* _WORK ORDER_: Your output should be the lines of the data that follow, reproduced exactly from the first through the line bearing "Dubai for private".

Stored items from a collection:
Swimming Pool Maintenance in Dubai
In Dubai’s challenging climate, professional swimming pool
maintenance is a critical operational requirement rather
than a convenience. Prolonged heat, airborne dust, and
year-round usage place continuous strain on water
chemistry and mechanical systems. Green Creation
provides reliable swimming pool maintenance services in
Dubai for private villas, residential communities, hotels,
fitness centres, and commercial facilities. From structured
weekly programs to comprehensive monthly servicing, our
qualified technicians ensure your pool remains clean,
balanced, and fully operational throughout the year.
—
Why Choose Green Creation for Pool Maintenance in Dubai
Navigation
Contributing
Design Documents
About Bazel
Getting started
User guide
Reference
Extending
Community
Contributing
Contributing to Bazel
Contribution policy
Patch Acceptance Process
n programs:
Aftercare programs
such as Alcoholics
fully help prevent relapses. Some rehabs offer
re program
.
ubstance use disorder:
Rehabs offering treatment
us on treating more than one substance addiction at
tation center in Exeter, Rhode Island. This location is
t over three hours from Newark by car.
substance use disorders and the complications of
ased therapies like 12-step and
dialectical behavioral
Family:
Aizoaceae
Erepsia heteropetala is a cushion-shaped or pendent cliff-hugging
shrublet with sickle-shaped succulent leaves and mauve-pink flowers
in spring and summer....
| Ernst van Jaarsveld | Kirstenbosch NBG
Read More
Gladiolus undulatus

* _COMPLETED EXERCISE_:
Swimming Pool Maintenance in Dubai
In Dubai’s challenging climate, professional swimming pool
maintenance is a critical operational requirement rather
than a convenience. Prolonged heat, airborne dust, and
year-round usage place continuous strain on water
chemistry and mechanical systems. Green Creation
provides reliable swimming pool maintenance services in
Dubai for private villas, residential communities, hotels,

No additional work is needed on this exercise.